Aim of the exercise: Where a line in the records holds "Silkscreen", count it once; return only the final number.

Records for the task:
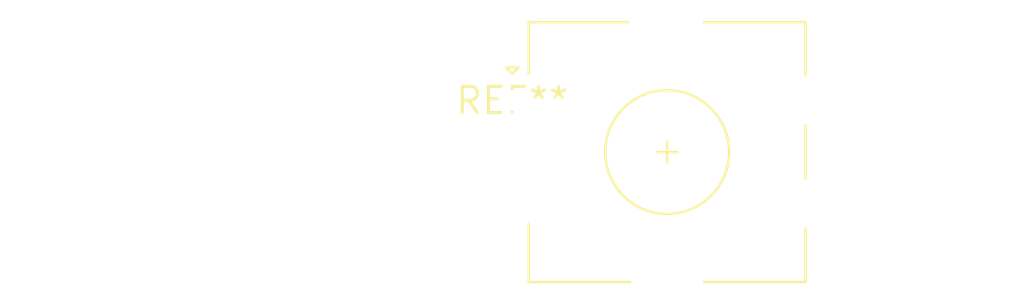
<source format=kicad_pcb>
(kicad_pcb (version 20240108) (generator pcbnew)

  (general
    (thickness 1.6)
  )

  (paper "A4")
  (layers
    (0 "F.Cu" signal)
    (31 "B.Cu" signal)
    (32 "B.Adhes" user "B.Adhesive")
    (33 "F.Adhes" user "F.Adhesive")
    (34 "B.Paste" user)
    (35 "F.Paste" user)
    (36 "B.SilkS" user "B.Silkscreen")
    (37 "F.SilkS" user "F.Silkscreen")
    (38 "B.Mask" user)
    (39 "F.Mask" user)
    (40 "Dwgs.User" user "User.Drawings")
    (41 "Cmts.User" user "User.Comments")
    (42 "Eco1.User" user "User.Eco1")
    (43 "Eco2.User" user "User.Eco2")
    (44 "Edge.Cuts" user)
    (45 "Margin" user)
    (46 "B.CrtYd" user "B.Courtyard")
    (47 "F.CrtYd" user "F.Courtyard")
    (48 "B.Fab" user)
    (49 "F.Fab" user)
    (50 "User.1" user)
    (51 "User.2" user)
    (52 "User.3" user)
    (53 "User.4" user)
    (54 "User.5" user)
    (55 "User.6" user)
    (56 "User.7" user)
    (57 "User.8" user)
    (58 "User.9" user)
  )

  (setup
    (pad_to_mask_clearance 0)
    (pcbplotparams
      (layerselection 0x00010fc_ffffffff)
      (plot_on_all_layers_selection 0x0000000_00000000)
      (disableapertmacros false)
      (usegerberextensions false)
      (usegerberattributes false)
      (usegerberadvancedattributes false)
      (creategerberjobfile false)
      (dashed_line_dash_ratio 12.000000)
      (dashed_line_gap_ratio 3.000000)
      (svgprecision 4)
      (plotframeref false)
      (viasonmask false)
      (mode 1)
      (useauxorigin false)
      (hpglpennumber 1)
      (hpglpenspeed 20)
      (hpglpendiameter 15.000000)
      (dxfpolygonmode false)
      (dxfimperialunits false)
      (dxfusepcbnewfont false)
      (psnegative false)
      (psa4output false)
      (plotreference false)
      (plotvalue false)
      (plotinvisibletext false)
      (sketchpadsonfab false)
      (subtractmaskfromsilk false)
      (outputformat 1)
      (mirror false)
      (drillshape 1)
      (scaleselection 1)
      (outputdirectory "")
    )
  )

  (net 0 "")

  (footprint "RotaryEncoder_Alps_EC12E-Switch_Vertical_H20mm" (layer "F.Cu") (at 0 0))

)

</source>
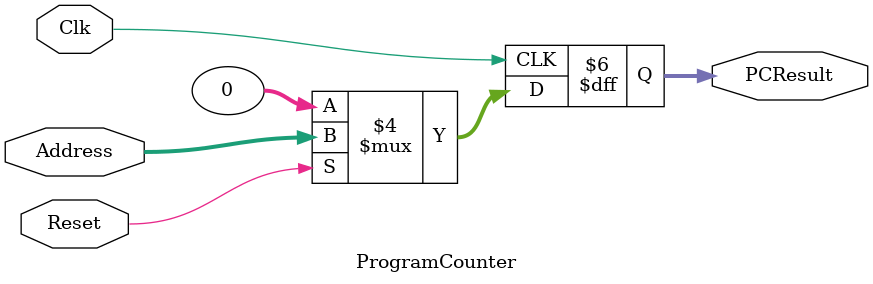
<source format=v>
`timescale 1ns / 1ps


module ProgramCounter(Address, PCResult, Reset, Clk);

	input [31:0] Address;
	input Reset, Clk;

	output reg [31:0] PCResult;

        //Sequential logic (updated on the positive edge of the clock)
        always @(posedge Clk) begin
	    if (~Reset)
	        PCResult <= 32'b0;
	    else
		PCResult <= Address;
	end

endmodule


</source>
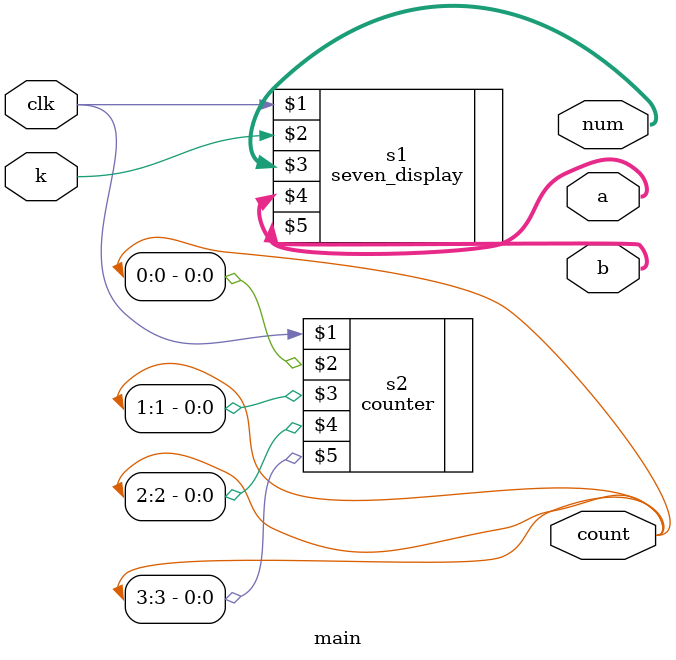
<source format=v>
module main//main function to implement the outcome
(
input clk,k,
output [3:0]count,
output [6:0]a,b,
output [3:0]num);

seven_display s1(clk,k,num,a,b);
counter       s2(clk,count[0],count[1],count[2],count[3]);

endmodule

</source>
==
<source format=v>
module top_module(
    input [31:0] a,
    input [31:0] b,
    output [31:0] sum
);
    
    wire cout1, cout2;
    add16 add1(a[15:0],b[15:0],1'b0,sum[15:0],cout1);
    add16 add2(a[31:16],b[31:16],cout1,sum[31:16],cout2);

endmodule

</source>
--
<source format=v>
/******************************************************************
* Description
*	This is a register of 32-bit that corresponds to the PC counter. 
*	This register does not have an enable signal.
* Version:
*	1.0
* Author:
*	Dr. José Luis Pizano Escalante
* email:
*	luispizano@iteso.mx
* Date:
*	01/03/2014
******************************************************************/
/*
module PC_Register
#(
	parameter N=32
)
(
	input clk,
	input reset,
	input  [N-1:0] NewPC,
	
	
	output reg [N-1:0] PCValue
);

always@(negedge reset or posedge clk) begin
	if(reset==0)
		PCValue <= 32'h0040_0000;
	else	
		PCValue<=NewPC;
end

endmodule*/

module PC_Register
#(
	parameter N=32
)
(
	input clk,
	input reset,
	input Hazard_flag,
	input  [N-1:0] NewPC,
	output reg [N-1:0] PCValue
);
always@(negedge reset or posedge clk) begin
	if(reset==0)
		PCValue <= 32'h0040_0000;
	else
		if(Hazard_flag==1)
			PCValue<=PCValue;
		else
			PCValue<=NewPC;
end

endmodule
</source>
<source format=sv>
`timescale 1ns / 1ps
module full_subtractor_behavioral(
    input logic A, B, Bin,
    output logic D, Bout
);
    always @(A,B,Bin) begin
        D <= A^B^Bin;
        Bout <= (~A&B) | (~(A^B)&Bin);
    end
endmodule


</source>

Solution for this task: 2